[Collected data entries]

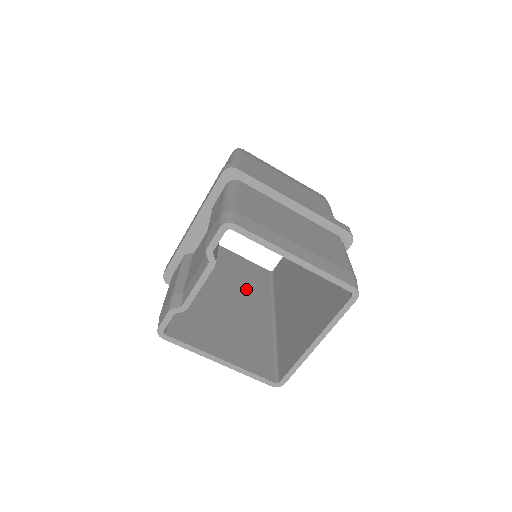
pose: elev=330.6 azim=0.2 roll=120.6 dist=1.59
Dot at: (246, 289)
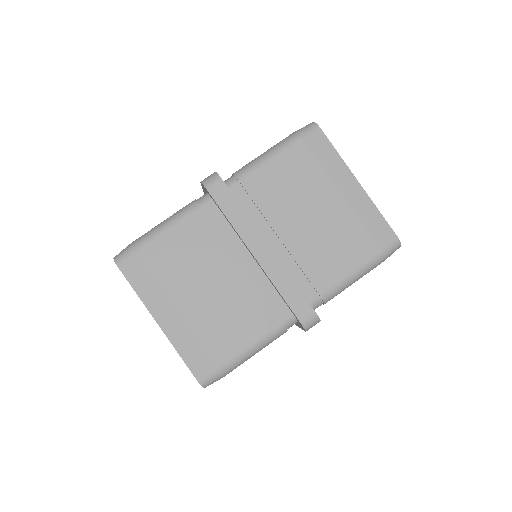
Dot at: occluded
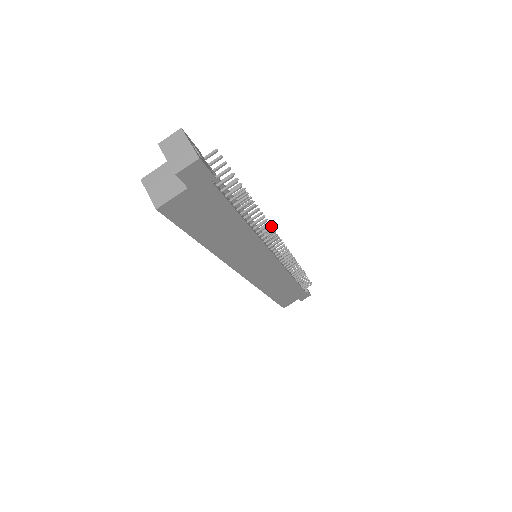
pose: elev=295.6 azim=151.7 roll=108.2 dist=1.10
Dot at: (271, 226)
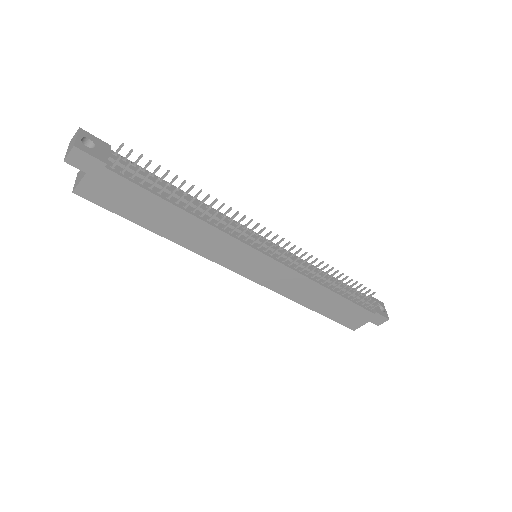
Dot at: (258, 224)
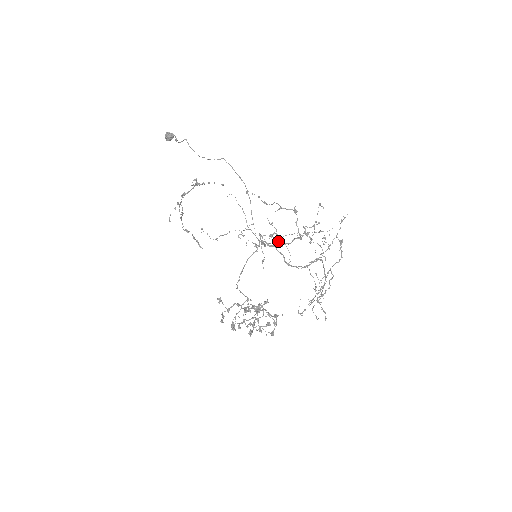
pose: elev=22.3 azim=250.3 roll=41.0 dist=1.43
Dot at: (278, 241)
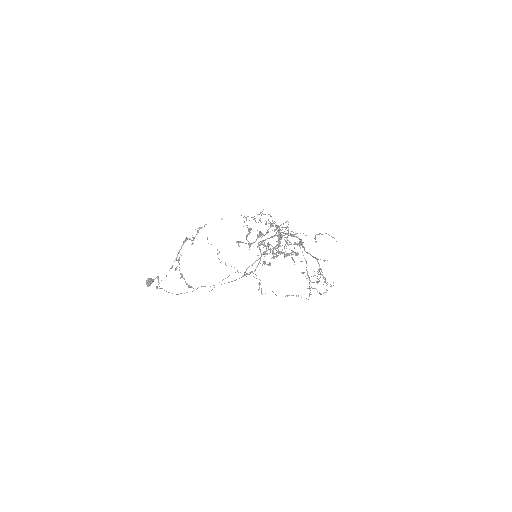
Dot at: occluded
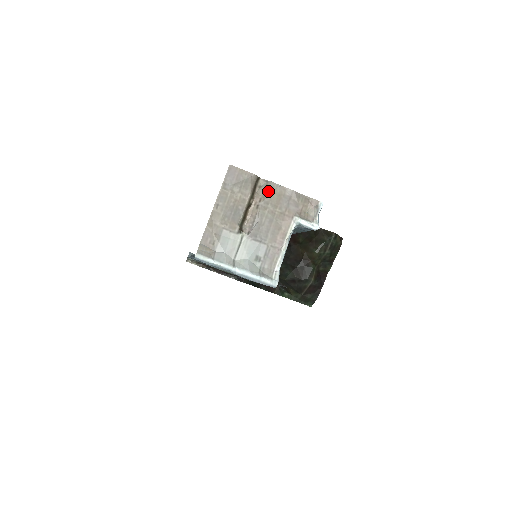
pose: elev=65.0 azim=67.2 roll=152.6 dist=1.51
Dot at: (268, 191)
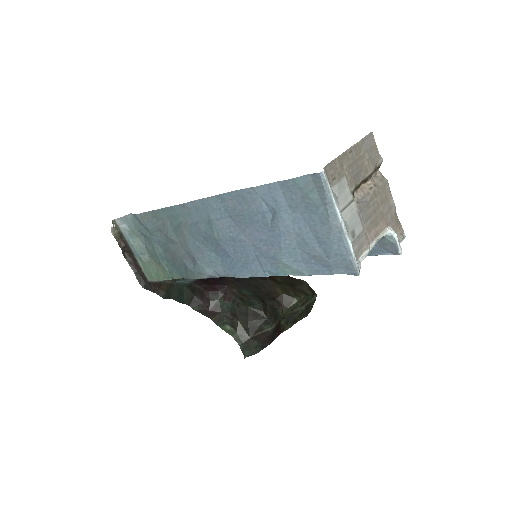
Dot at: (382, 184)
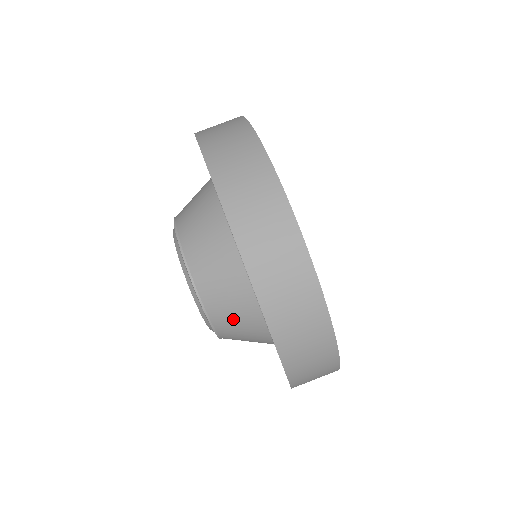
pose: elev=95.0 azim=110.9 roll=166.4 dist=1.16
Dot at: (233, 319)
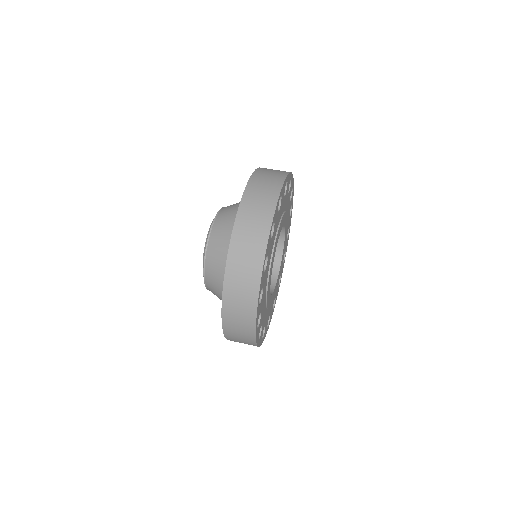
Dot at: (217, 262)
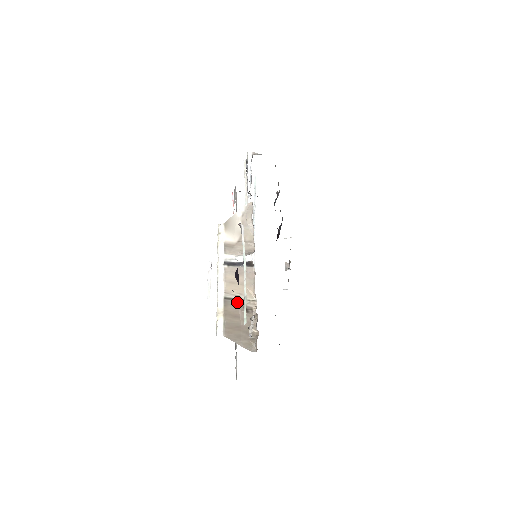
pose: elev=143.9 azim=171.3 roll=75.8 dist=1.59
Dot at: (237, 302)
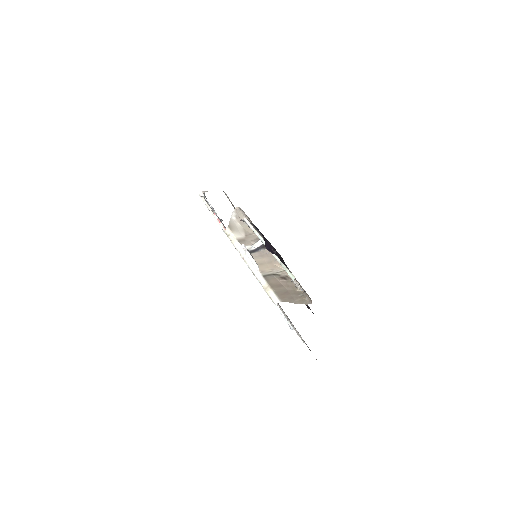
Dot at: (273, 276)
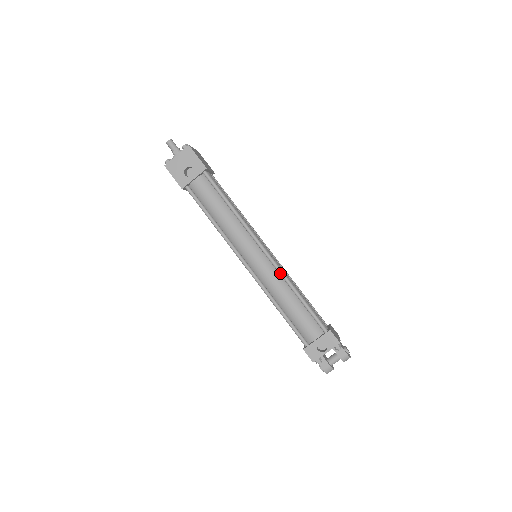
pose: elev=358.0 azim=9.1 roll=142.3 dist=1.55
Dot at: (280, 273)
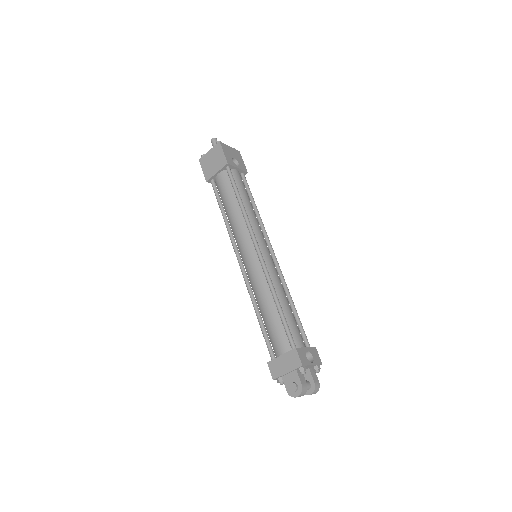
Dot at: (283, 276)
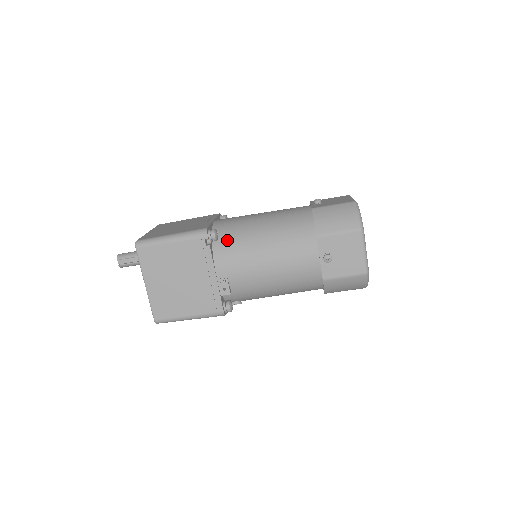
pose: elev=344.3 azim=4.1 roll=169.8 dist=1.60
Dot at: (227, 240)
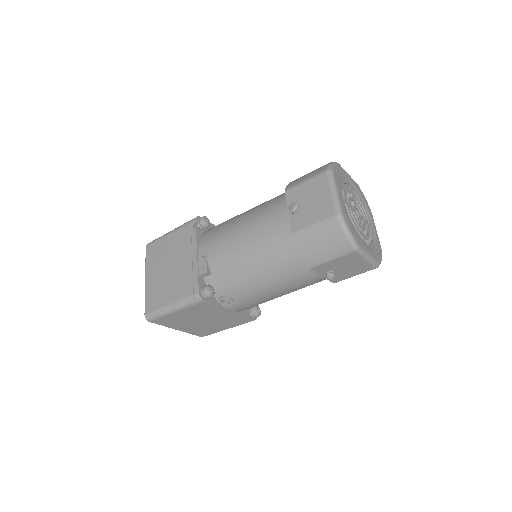
Dot at: (216, 226)
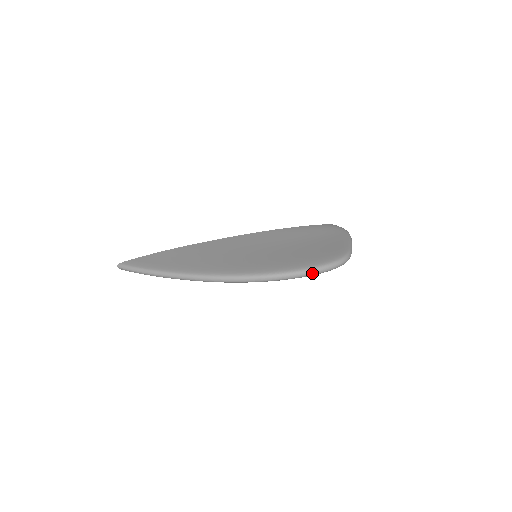
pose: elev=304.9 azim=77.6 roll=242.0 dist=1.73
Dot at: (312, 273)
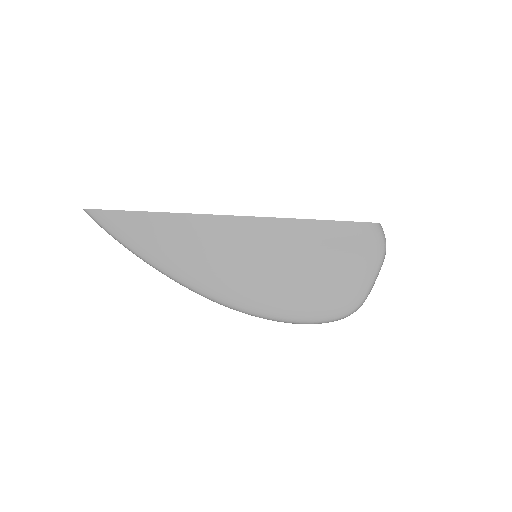
Dot at: occluded
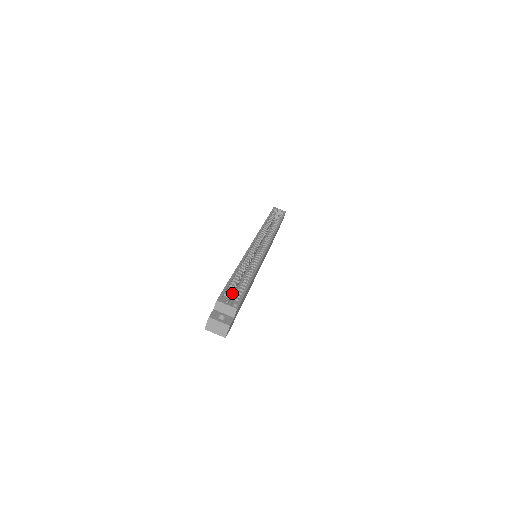
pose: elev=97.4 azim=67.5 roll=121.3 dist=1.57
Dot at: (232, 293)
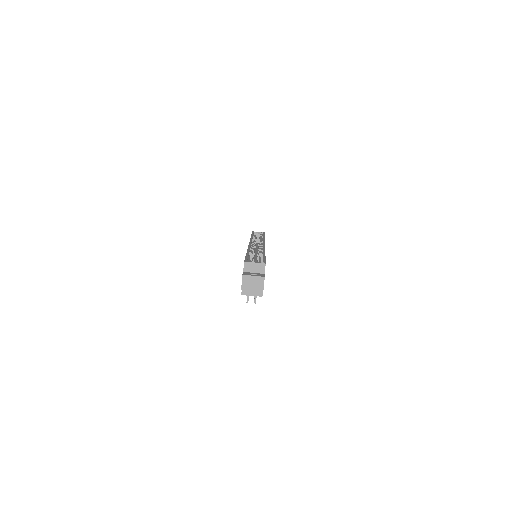
Dot at: occluded
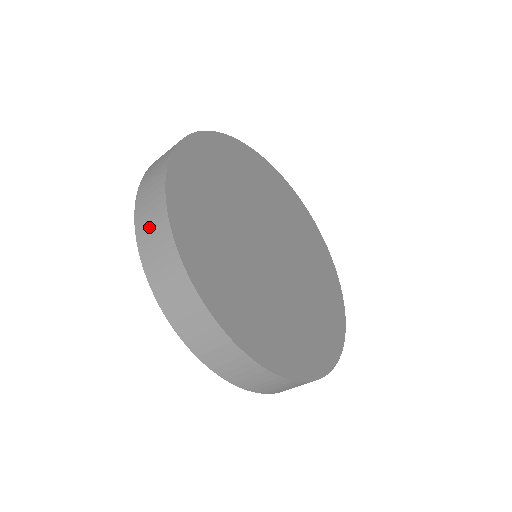
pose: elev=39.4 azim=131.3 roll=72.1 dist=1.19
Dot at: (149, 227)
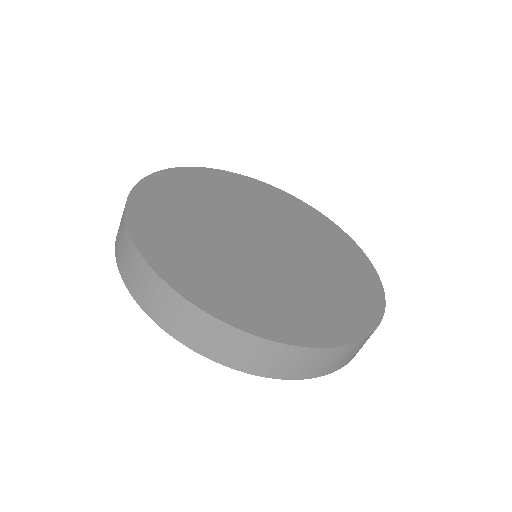
Dot at: occluded
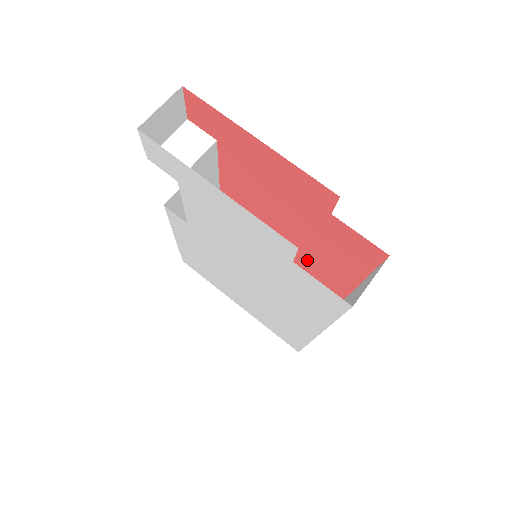
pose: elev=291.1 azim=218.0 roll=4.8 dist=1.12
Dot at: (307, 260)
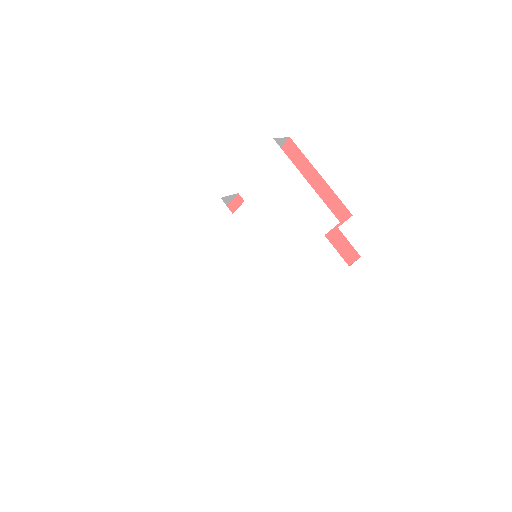
Dot at: occluded
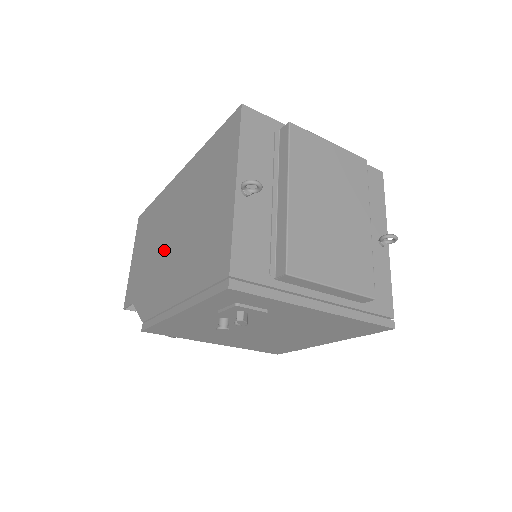
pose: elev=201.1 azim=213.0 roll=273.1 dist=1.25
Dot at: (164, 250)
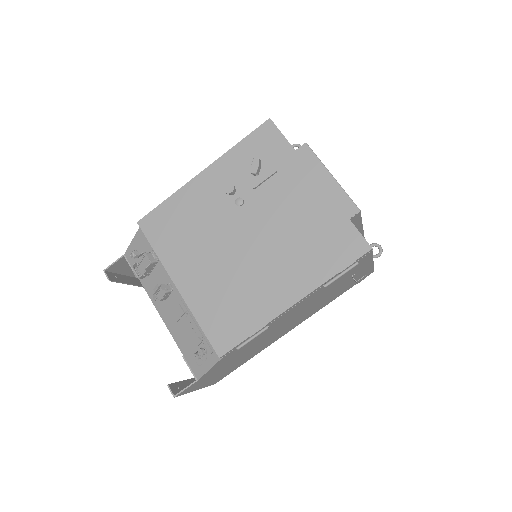
Dot at: occluded
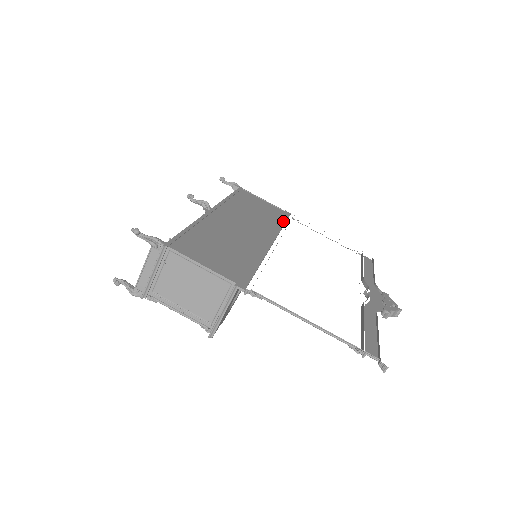
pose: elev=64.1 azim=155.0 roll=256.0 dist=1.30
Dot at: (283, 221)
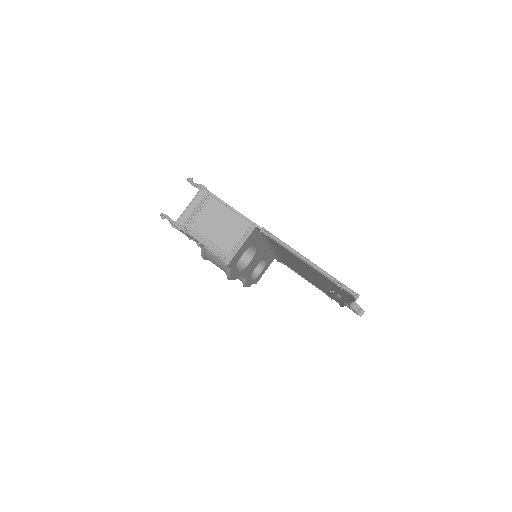
Dot at: occluded
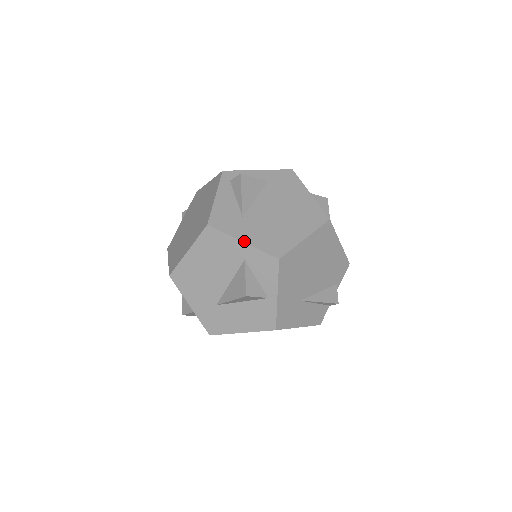
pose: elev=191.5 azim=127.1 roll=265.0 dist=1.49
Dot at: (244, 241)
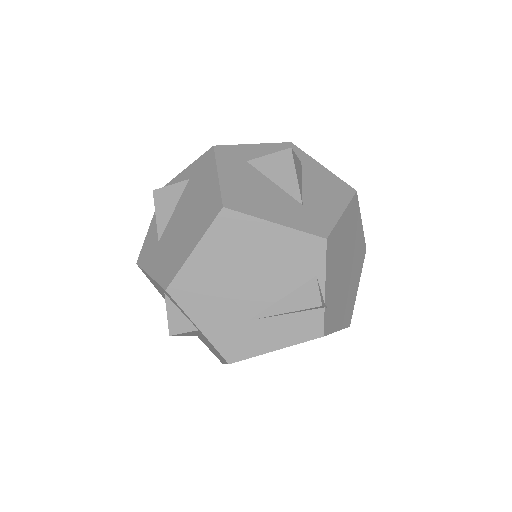
Dot at: (150, 275)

--- SET PROBLEM ---
Write out the lines above word for word, leaving out the pictures.

--- FULL RESPONSE ---
pose: elev=330.6 azim=0.2 roll=120.6 dist=1.59
Dot at: (246, 289)
Dot at: occluded
pose: elev=295.6 azim=151.7 roll=108.2 dist=1.10
Dot at: (271, 226)
Dot at: (258, 224)
pose: elev=22.3 azim=250.3 roll=41.0 dist=1.43
Dot at: (278, 241)
Dot at: occluded
pose: elev=65.0 azim=67.2 roll=152.6 dist=1.51
Dot at: (268, 191)
Dot at: (382, 184)
pose: elev=95.0 azim=110.9 roll=166.4 dist=1.16
Dot at: (233, 319)
Dot at: (217, 262)
pose: elev=143.9 azim=171.3 roll=75.8 dist=1.59
Dot at: (237, 302)
Dot at: (273, 276)
pose: elev=358.0 azim=9.1 roll=142.3 dist=1.55
Dot at: (280, 273)
Dot at: (283, 276)
pose: elev=344.3 azim=4.1 roll=169.8 dist=1.60
Dot at: (227, 240)
Dot at: (216, 226)
pose: elev=304.9 azim=77.6 roll=242.0 dist=1.73
Dot at: (312, 273)
Dot at: occluded
pose: elev=97.4 azim=67.5 roll=121.3 dist=1.57
Dot at: (232, 293)
Dot at: occluded
pose: elev=39.4 azim=131.3 roll=72.1 dist=1.19
Dot at: (149, 227)
Dot at: occluded
pose: elev=291.1 azim=218.0 roll=4.8 dist=1.12
Dot at: (307, 260)
Dot at: occluded
pose: elev=201.1 azim=213.0 roll=273.1 dist=1.25
Dot at: (164, 250)
Dot at: occluded
pose: elev=64.1 azim=155.0 roll=256.0 dist=1.30
Dot at: (283, 221)
Dot at: occluded
pose: elev=191.5 azim=127.1 roll=265.0 dist=1.49
Dot at: (244, 241)
Dot at: (150, 275)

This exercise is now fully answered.